Start of Extract

He’s put his expertise in audio processing to work in the space, helping to design and study the audio components of such products as Kinect, Teams, and HoloLens. Here’s my conversation with Ivan, beginning with his childhood in Bulgaria, where he was raised by two history teachers.
IVAN TASHEV: So I’m born in a city called Yambol in Bulgaria, my origin country. The city [was] created 2,000 years B.C. and now sits on the two shores of the river called Tundzha. It always has been an important transportation and agricultural center in the entire region, and I grew up there in a family of two lecturers. My parents were teaching history. And they loved to travel. So everywhere I go, I had two excellent tourist guides with me: “This in this place happened at this and this and this in this year.”
GEHRKE: Were there quizzes afterwards? [LAUGHTER]
TASHEV: But it happened that I was more fond to engineering, technology, math, all of the devices. It just … mechanical things just fascinated me. When I read in a book about the parachutes, I decided that I will have to try this and jump into it from the second floor of a building with an umbrella to see how much it will slow me down. It didn’t.
GEHRKE: And how … did you get hurt?
TASHEV: Oh, I ended with a twisted ankle for quite a while.
GEHRKE: Oh, OK, good. Nothing more … worse. [LAUGHTER] So you were always hands on, that’s what you’re telling me, right? Always the experimenter?
TASHEV: Yep. So I was doing a lot of this stuff, but also I was very strong in math. It happened that I had good teachers in math, and going to those competitions of mathematical Olympiads was something I started since fifth grade. Pretty much every year, they were well organized on school, city, regional level, and I remember how in my sixth grade, I won the first place of a regional Olympiad, and the prize was an 8mm movie camera. That, I would say, changed my life. This is my hobby since then. I have been holding this, a movie camera of several generations, everywhere I go and travel. In Moscow, in Kyiv, in Venice. Everywhere my parents were traveling, I was shooting 8mm films, and I continue this till today. Today, I have much better equipment but also very powerful computers to do the processing. I produce three to five Blu-ray Discs pretty much every year. Performances of the choir or the dancing groups in the Bulgarian Cultural and Heritage Center of Seattle mostly.

End of Extract
Start of Information shown

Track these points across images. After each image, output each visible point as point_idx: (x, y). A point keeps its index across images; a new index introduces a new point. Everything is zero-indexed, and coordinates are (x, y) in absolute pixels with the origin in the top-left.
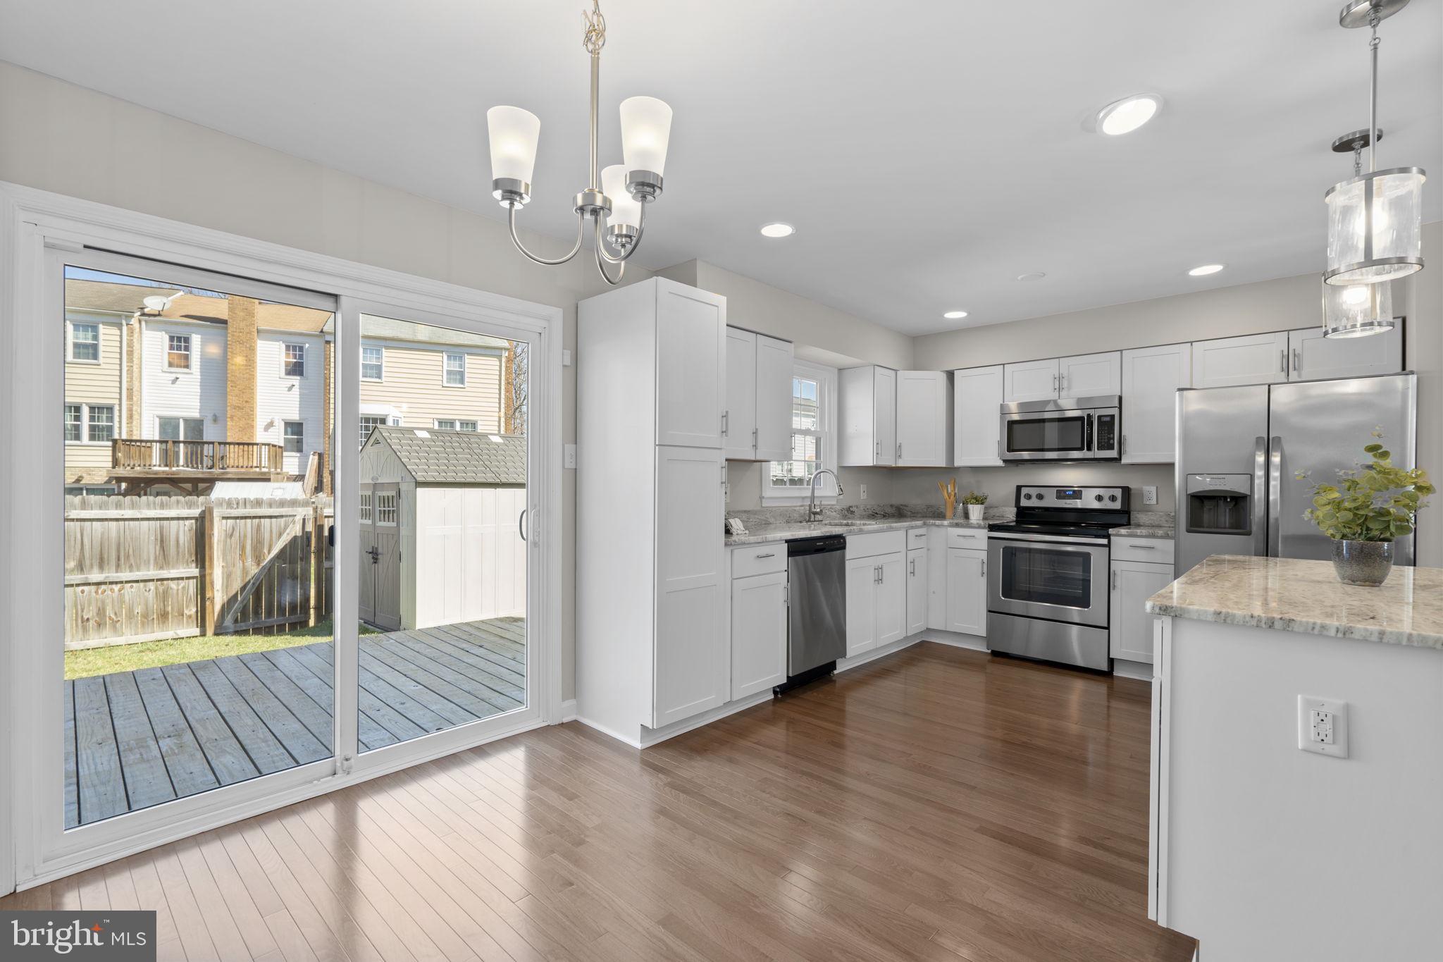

End of Information shown

▶ Problems to work on
a. Answer these about the interview, one line each:
(i) On what river does the city of Yambol sit?
(ii) What injury followed the jump from the second floor with an umbrella?
(iii) What prize came with first place at the regional Olympiad in sixth grade?
b. Reproduce the passage of the interview between "GEHRKE: Were there" and "quite a while.", inclusive.

▶ Answers
a.
(i) The Tundzha.
(ii) A twisted ankle.
(iii) An 8mm movie camera.

b.
GEHRKE: Were there quizzes afterwards? [LAUGHTER]
TASHEV: But it happened that I was more fond to engineering, technology, math, all of the devices. It just … mechanical things just fascinated me. When I read in a book about the parachutes, I decided that I will have to try this and jump into it from the second floor of a building with an umbrella to see how much it will slow me down. It didn’t.
GEHRKE: And how … did you get hurt?
TASHEV: Oh, I ended with a twisted ankle for quite a while.